En pleine crise des Gilets jaunes, certaines leçons du Brexit et du référendum de 2005 peuvent d’ores et déjà être tirées en vue des réformes institutionnelles qui suivront le Grand Débat. La revendication d’une plus grande participation des citoyens aux décisions est légitime. Le dispositif organisant le référendum d’initiative partagée doit ainsi être assoupli pour permettre à un nombre significatif de citoyens de soumettre un texte au vote populaire. Cette réforme pourrait être l’occasion d’ajouter deux règles simples au fonctionnement du référendum. Aucun référendum ne devrait pouvoir être organisé sur un texte qui a déjà été soumis à référendum si un délai raisonnable, par exemple cinq ans, ne s’est pas écoulé entre la mise en application de la décision référendaire et le nouveau référendum. Cela pour éviter que l’on ne soit tenté de faire revoter le peuple jusqu’à ce qu’il change d’avis sans avoir préalablement respecté sa décision. Par ailleurs, aucun vote parlementaire ne pourrait défaire ce que le peuple a décidé. Cela, afin d’éviter un véritable déni de démocratie.

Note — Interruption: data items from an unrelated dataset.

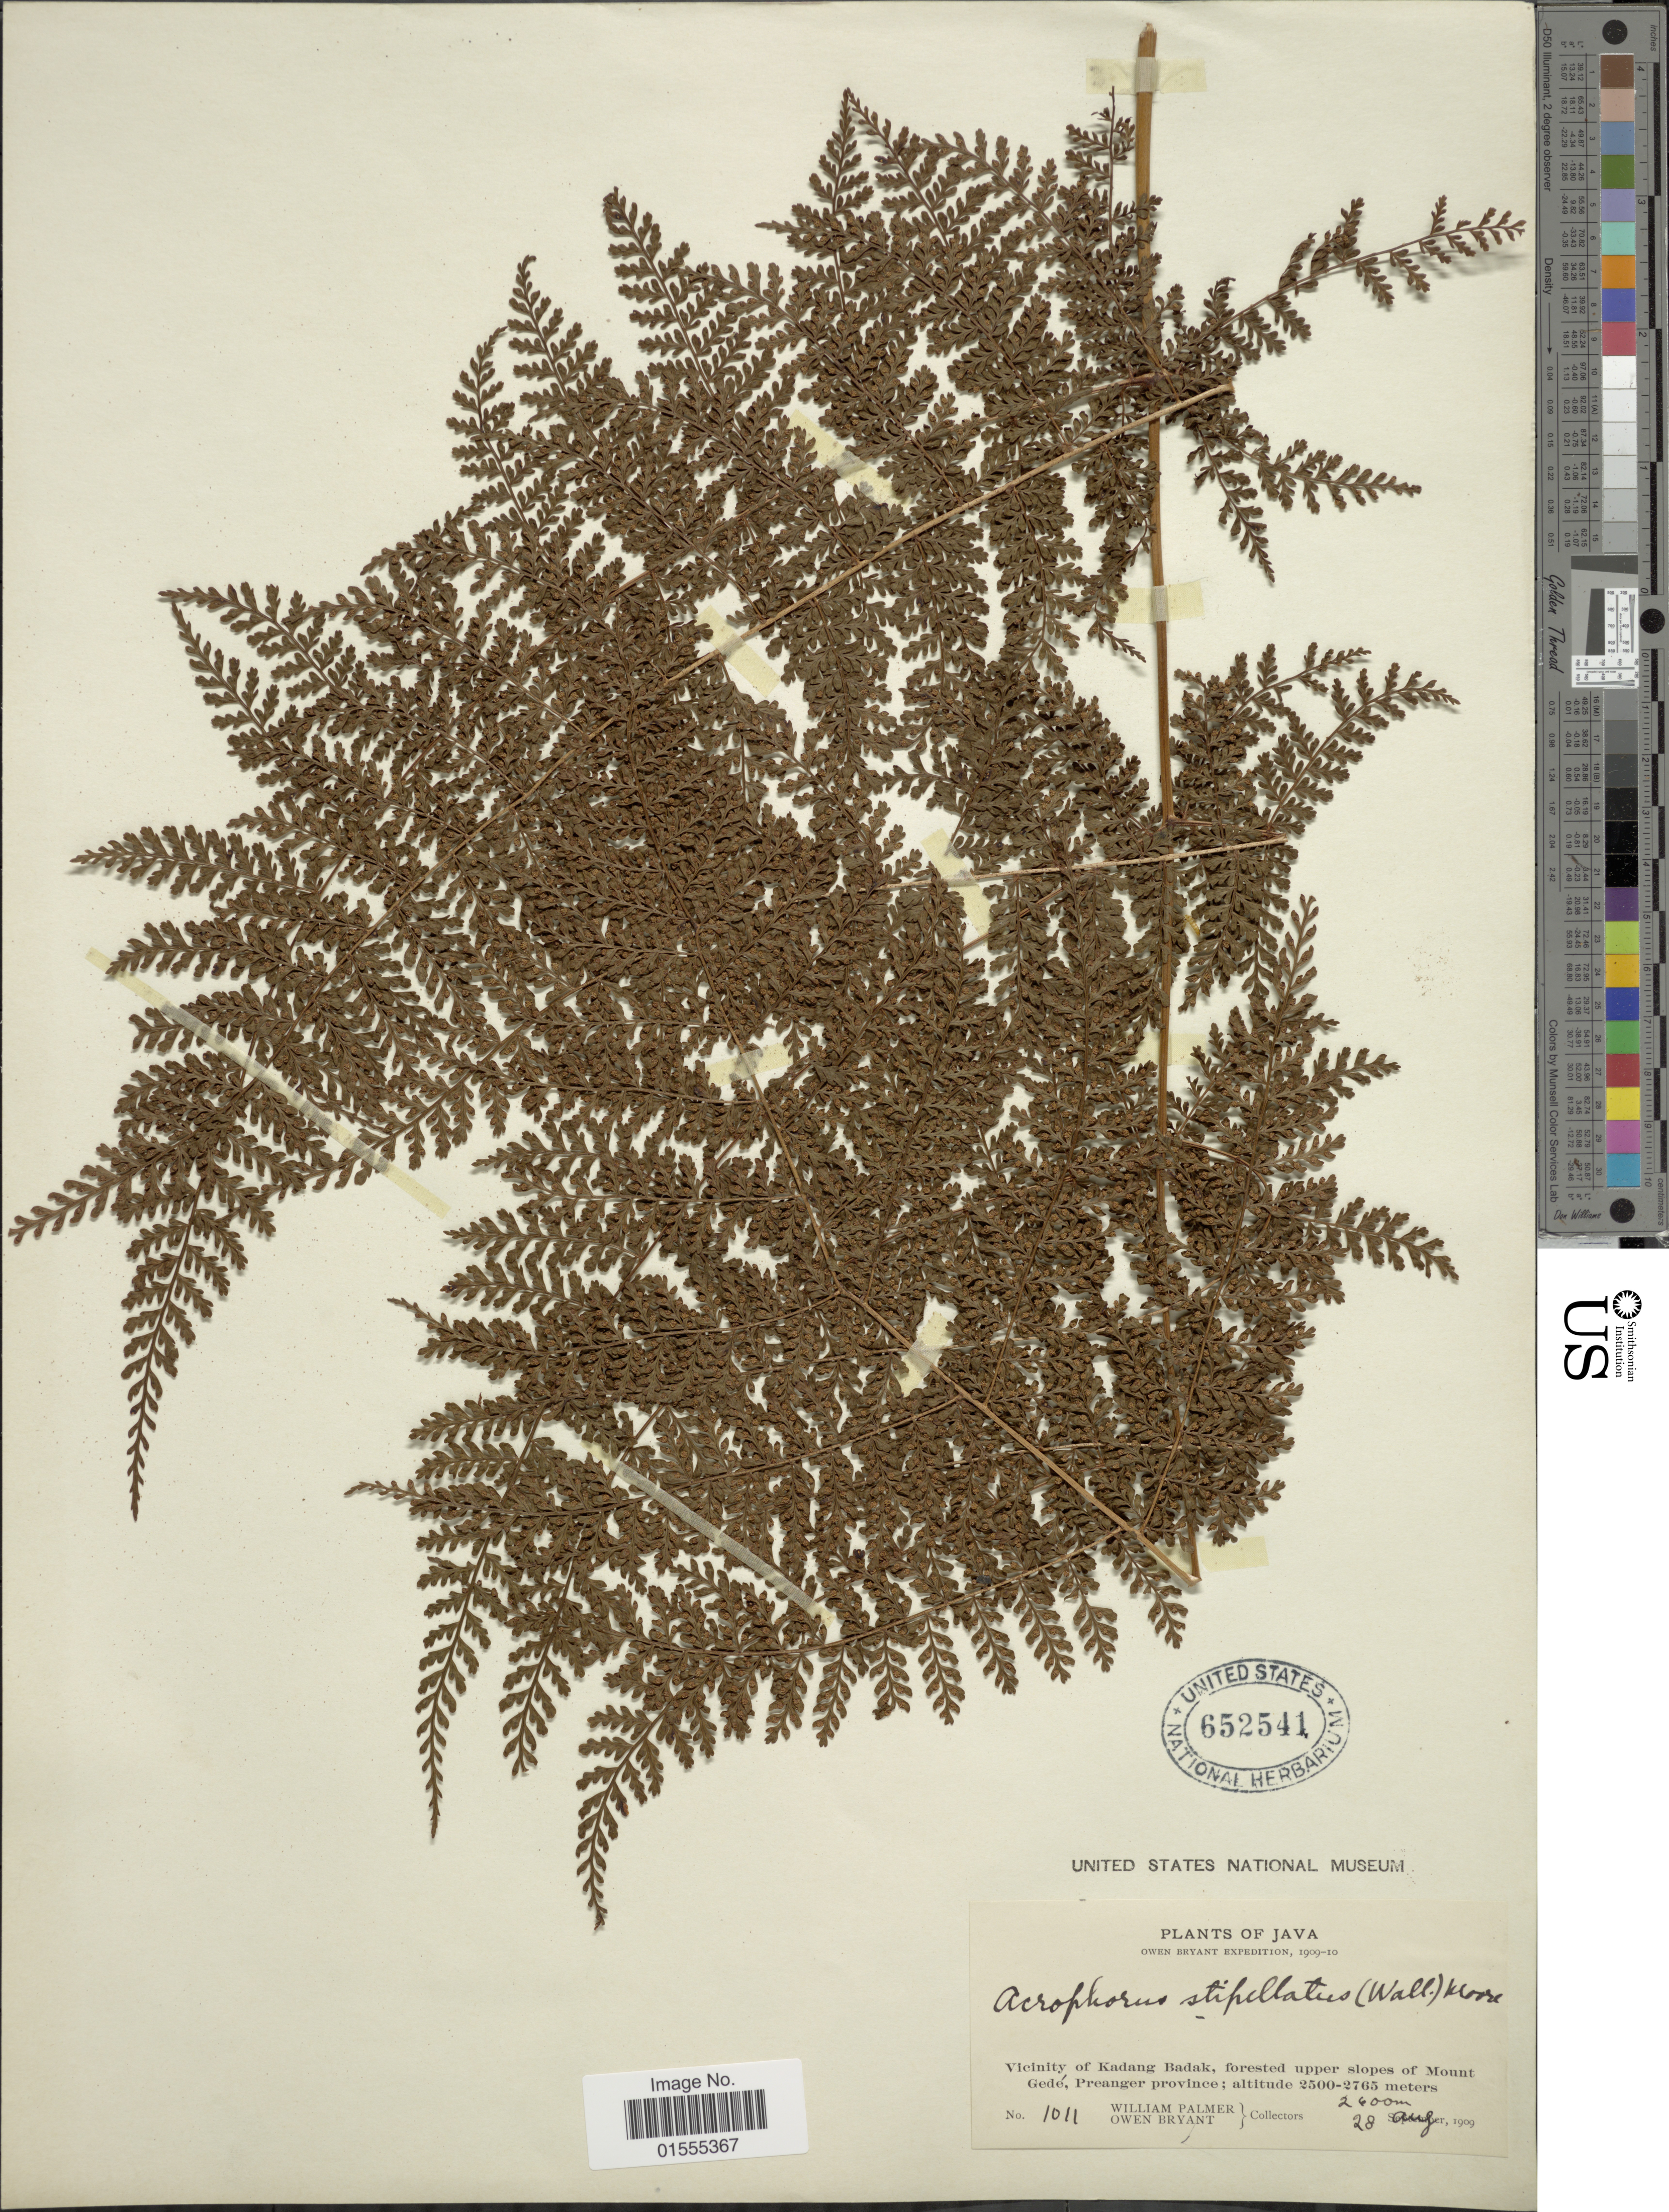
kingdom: Plantae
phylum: Tracheophyta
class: Polypodiopsida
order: Polypodiales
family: Dryopteridaceae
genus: Dryopteris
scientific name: Dryopteris nodosa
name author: (C. Presl) Li Bing Zhang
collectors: W. Palmer & O. Bryant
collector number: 1011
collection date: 1909-08-28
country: Indonesia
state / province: Java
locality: Vicinity of Kadang Badak, forested upper slopes of Mount Gedé, Preanger province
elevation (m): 2600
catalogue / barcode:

Ces règles vont presque de soi dans une démocratie bien vivante mais, dans le climat des dernières années, elles gagneraient à être écrites. Quant aux traités, ils ne peuvent en aucun cas être opposés à la volonté populaire. Le peuple est souverain. Les traités sont faits pour évoluer. Comme le disait De Gaulle, «Les traités sont comme les jeunes filles et les roses: ça dure ce que ça dure!».

Le passage de la démocratie représentative à une démocratie semi-directe, amorcé par la Cinquième République en 1958 (référendum) et en 1962 (élection du Président au suffrage universel), exige qu’une place plus importante soit faite à l’expression de la volonté populaire. Mais il exige aussi que de nouvelles règles soient posées pour nous protéger des résistances d’une élite qui a parfois un peu de mal à accepter cette évolution. Un nouvel équilibre doit être trouvé, à moins de prendre le risque d’aller vers une crise démocratique beaucoup plus grave.